Yes, I repeat many times, it's always too slow. I can't shar all code, but my INSTALLED_APPS may provide more information

INSTALLED_APPS = [
    "daphne",
    'django.contrib.admin',
    'django.contrib.auth',
    'django.contrib.contenttypes',
    'django.contrib.sessions',
    'django.contrib.messages',
    'django.contrib.staticfiles',

    # 3rd
    "corsheaders",
    "channels",
    "ninja",

    # local
    "messages",
]

shimachao avatar Dec 11 '23 12:12 shimachao

@shimachao

I do not have explanation

  1. do you repeat your calls ? - like maybe only first is slow but the rest are fine

  2. try from empty project - without daphne/channels - maybe you got some broker that is slow to connect

  3. make sure you not including your await code - as it has potential bottlenecks:

like here

     for msg in ...:
        await msg.asave(force_insert=True)
        await channel_layer.group_send(
            f"group_{msg.to_user_id}",
            {"type": "publish.message",
             "message": MessageOut.from_orm(msg).dict()})
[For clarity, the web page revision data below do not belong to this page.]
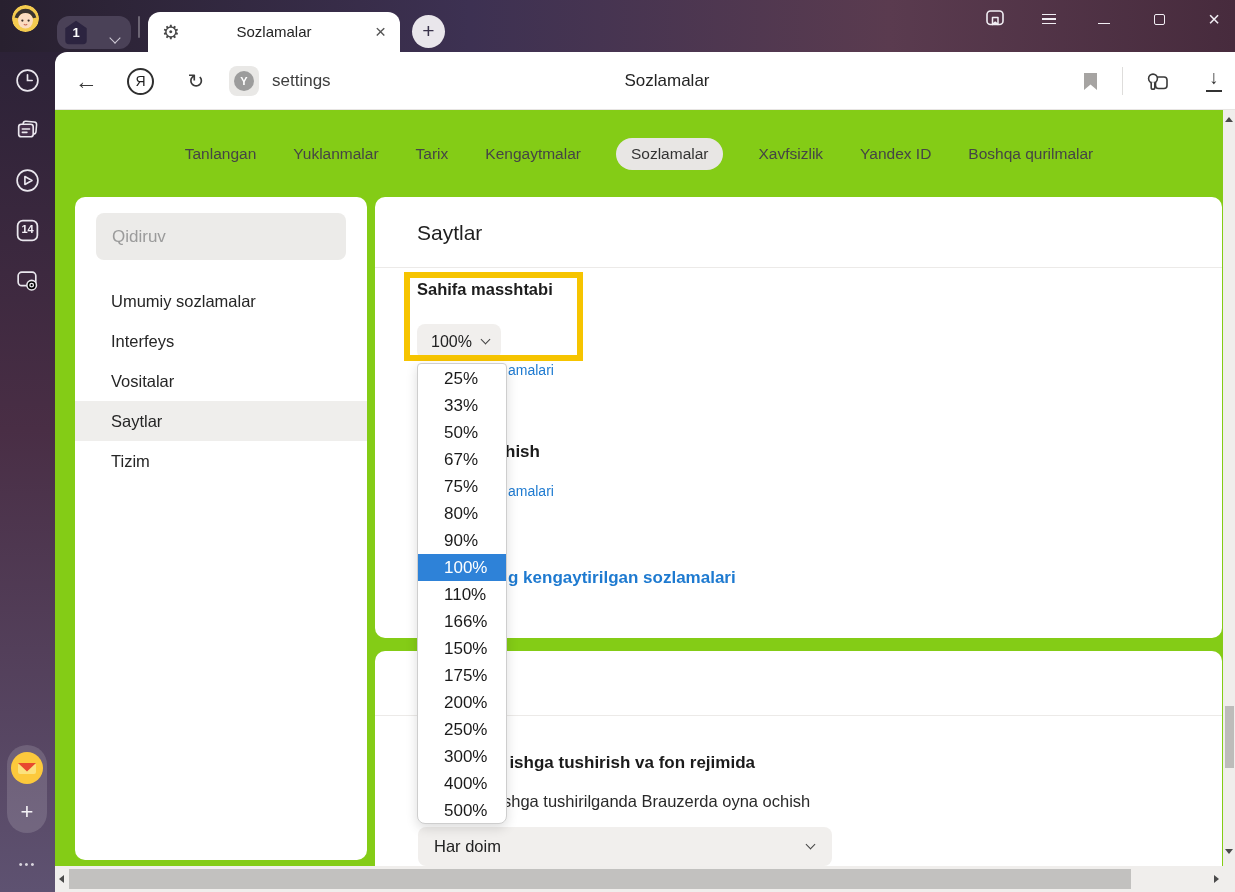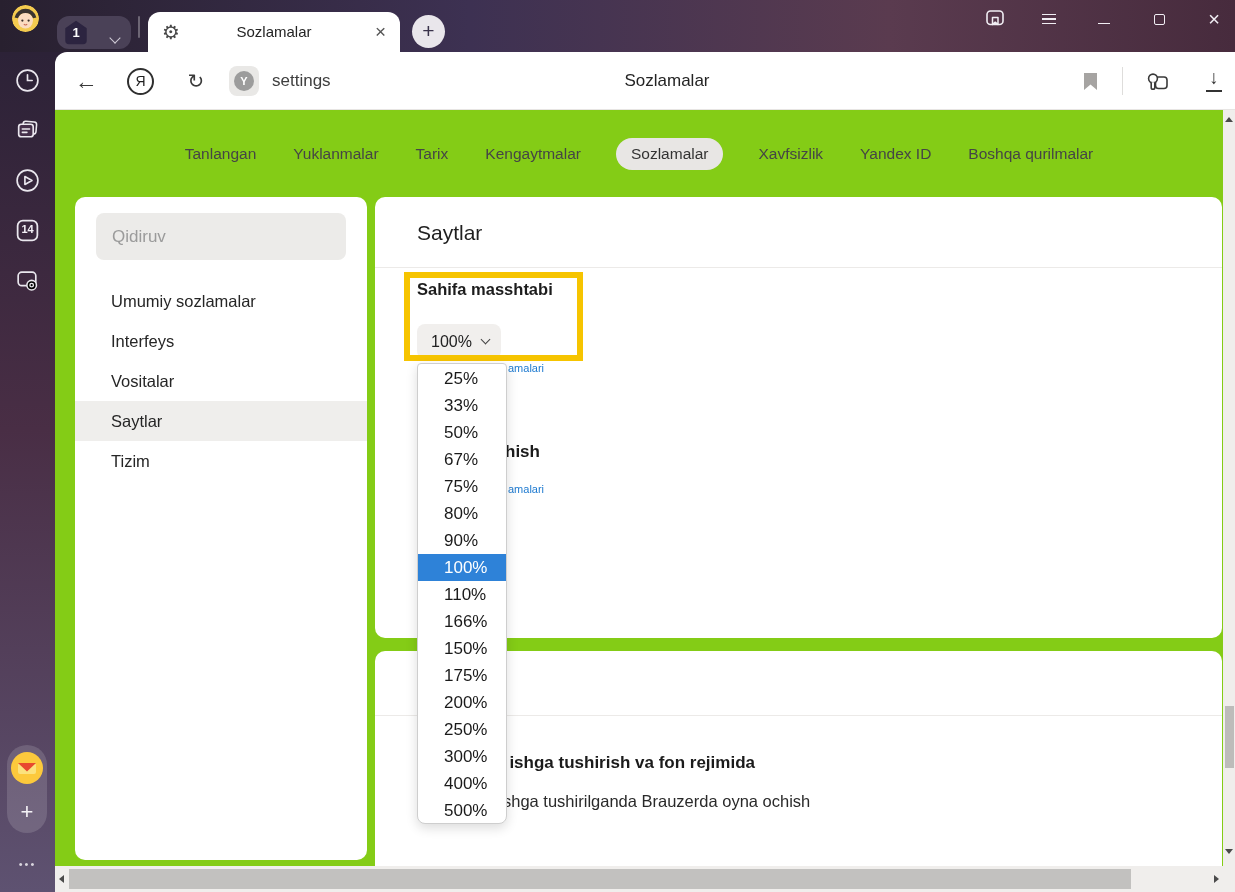--- a/index.html
+++ b/index.html
@@ -94,7 +94,7 @@
   .zoom-select .val { position:absolute; left:14px; line-height:35px; font-size:16px; color:#222; }
   .sel-chev { position:absolute; width:7px; height:7px; border-right:1.7px solid #444; border-bottom:1.7px solid #444;
     transform:rotate(45deg); }
-  .frag-link { position:absolute; font-size:11px; color:#1e7ad0; white-space:nowrap; }
+  .frag-link { position:absolute; font-size:14px; color:#1e7ad0; white-space:nowrap; }
   .frag-text { position:absolute; font-size:17px; color:#1b1b1b; white-space:nowrap; }
 
   .card2 { left:320px; top:541px; width:847px; height:238px; border-radius:10px 10px 0 0; }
if do not need eventual consistency you may run this code more concurently/faster

tasks = []
for msg in ...
     tasks.append(msg.asave(force_insert=True))
     tasks.append(
          channel_layer.group_send(
            f"group_{msg.to_user_id}",
            {"type": "publish.message",
             "message": MessageOut.from_orm(msg).dict()})
     )

await asyncio.gather(*tasks)

vitalik avatar Dec 11 '23 13:12 vitalik